When Pippin is in the service of the Steward of Gondor, he witnessed the Steward sending his last surviving son out to a battle from which he knows he will not return. While the king dines loudly and greedily on his meal, he asks Pippin for a song.
Pippin sings:
"Home is behind, the world ahead
And there are many paths to tread
Through shadows, through the edge of night
Until the stars are all alight
Mist and shadow, cloud and shade
All shall fade, all shall fade."
While we see the young price riding off into a battle he knows will kill him, knowing his father willingly sent him to his death, but determined to do so anyway.
It's such a haunting song, and a heartbreaking moment.
StAndrewsGirl
Jul 31 2008, 08:30 AM
AI...Niagra Falls.
BlueCedar
Jul 31 2008, 11:20 AM
The last few minutes of A Christmas Carol with Alastair Sim always put a lump in my throat and a song in my heart... at the same time.
It starts with the scene where he wakes up the morning after the ghostly visits and is overjoyed, grateful, and hilariously childlike. He then proceeds to make things right with the people he's wronged for so long. When he humbly joins the festivities at his nephew's Christmas dinner, walks up to his nephew's wife, and asks for her forgiveness, the look on both of their faces is priceless as he says "Can you forgive a pig-headed old fool with no eyes to see with and no ears to hear with all these years?". In an instant her face changes from fear to astonishment to joy, and she quietly embraces him. Beautiful.

[Stored data]
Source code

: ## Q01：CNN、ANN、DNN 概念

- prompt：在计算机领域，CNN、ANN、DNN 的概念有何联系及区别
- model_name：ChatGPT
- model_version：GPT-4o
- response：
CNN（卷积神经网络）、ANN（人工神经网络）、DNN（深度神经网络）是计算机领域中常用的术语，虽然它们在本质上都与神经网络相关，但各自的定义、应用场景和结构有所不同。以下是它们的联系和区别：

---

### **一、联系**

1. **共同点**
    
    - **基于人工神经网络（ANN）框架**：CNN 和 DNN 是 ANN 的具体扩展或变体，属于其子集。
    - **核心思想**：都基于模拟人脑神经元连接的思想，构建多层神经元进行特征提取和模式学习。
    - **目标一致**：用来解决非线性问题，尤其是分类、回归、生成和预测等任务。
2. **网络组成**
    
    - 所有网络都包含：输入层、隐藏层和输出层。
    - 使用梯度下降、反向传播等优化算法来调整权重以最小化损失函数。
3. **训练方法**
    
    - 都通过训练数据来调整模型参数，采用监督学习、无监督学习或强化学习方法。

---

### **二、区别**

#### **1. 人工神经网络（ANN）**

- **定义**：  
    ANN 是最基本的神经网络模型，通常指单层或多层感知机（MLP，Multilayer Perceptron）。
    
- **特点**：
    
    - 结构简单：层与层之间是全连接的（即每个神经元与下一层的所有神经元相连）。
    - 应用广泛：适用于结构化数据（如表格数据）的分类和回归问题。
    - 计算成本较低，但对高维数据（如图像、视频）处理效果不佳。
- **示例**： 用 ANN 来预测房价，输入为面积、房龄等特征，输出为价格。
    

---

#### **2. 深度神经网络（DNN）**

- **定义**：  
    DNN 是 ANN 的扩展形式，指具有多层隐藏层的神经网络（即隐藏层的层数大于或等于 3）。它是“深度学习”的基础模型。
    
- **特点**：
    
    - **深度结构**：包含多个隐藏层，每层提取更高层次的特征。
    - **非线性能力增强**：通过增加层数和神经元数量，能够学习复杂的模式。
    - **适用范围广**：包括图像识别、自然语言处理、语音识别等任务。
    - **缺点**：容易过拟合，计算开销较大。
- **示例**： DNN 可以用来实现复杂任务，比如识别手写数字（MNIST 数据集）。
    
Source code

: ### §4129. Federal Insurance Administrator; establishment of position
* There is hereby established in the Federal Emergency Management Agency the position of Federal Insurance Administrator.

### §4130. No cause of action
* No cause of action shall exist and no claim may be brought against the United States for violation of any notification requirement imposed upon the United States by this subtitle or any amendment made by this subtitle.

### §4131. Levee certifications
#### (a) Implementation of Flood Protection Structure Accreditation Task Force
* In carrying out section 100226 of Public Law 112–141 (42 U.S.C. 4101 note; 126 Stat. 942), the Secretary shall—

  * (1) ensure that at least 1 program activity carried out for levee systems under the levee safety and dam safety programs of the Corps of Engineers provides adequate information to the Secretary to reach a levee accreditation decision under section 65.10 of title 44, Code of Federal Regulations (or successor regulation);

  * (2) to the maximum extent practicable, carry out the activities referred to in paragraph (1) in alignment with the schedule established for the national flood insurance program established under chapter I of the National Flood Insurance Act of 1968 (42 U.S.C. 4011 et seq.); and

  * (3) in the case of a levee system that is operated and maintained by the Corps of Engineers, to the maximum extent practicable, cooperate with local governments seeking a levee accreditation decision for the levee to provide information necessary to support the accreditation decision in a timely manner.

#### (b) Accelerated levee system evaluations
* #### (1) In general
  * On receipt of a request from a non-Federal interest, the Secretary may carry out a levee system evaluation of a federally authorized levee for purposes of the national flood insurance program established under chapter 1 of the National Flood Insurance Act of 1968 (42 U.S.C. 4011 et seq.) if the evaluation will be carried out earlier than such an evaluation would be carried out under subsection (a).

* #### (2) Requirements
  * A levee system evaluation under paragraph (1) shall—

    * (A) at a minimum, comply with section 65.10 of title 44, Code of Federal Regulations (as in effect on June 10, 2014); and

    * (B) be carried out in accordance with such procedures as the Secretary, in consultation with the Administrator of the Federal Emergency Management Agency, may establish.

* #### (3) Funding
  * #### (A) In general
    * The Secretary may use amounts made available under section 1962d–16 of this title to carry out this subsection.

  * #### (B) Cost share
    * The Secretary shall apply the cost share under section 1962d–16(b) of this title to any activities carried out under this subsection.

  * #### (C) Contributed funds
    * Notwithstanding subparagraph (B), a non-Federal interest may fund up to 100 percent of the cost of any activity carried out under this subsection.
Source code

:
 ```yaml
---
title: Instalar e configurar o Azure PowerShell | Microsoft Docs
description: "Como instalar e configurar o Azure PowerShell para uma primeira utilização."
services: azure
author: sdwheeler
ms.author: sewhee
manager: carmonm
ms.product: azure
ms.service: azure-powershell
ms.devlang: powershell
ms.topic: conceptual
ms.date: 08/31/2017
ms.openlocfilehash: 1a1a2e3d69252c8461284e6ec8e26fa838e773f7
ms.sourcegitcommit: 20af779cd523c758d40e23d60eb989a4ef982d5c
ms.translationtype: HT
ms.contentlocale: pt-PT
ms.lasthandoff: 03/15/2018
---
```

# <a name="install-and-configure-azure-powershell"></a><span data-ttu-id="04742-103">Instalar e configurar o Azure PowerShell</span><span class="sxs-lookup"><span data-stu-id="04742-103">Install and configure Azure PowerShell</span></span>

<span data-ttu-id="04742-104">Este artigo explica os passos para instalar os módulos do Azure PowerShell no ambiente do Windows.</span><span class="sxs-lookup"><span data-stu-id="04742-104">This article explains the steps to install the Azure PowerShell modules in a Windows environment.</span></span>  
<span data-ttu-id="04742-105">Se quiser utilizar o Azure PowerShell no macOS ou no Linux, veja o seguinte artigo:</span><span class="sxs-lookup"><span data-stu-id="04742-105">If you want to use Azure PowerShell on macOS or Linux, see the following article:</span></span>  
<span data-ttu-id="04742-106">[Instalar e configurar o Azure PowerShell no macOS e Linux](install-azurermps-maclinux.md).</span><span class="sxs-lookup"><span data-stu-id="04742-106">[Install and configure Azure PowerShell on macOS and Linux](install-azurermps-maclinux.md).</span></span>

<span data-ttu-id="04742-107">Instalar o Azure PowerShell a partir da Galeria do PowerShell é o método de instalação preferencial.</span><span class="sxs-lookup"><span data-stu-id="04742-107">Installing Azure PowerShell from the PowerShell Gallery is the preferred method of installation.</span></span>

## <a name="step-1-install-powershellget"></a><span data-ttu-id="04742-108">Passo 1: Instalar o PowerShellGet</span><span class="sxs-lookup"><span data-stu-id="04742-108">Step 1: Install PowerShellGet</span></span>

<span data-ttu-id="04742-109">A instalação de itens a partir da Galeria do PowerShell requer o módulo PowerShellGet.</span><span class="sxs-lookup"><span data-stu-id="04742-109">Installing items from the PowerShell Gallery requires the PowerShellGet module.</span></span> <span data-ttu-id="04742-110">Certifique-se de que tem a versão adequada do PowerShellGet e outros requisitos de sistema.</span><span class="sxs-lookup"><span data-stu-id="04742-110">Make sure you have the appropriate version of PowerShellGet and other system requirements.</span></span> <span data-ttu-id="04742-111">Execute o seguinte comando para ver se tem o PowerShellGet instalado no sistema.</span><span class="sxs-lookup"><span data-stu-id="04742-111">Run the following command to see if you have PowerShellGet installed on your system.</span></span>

• EXERCISE TASKS
**a)** Say whether each statement agrees with the forum excerpt about moving film scenes, answering yes or no and quoting the deciding words: (i) Pippin's song ends with the line "All shall fade"; (ii) the nephew's wife pushes the old man away; (iii) the Christmas Carol version described is the one with Alastair Sim.
**b)** Rewrite the paragraph of the forum excerpt beginning "It starts with the scene where he wakes up" as a short list, keeping its main facts.
**c)** Continue the forum excerpt about moving film scenes from where it stops.

• WRITTEN RESPONSES
**a)**
(i) Yes: "All shall fade, all shall fade."
(ii) No: "she quietly embraces him."
(iii) Yes: "A Christmas Carol with Alastair Sim"

**b)**
- He wakes up the morning after the ghostly visits, overjoyed, grateful and childlike.
- He sets out to make things right with the people he has wronged for years.
- He humbly joins his nephew's Christmas dinner and asks the nephew's wife for forgiveness, calling himself "a pig-headed old fool."
- Her face moves from fear to astonishment to joy, and she quietly embraces him.

**c)**
The next scene is even better, as he beats Bob Cratchit in to work, and then nearly scares him to death as he thumps the table, says he isn't going to stand for his tardiness any longer, and has no alternative but to raise his salary! Again, the look on the other actor's face is fabulous as he tries to process this amazing change of heart.
It's a great movie, one of my favorites. I always feel ridiculously happy after I've seen it.
Sim was a wonderful actor, and very enjoyable in several other movies as well. But Ebenezer Scrooge is his masterpiece... no one caught the nuances of this character's transformation the way he did.
JenT
Jul 31 2008, 11:49 AM
QUOTE (SandraL @ Jul 29 2008, 04:15 PM)

The last 15 minutes or so of "Meet Me in St. Louis."
Mom. . .is that you?
Thomas
Jul 31 2008, 12:52 PM
QUOTE (NathanB @ Jul 30 2008, 05:51 PM)

I'm not much of a sniffler at movies, but two recent films have really burrowed their way into my heart: "Stranger Than Fiction" and "Lars and The Real Girl" . . . both of them are irrepressibly sweet and laugh out loud funny, without a mean or cynical bone in their bodies. The optimistic faith they express in humanity is a delight to experience; "Lars and The Real Girl" especially, as it had so much opportunity to veer off into creepy, awkward weirdness and yet never did.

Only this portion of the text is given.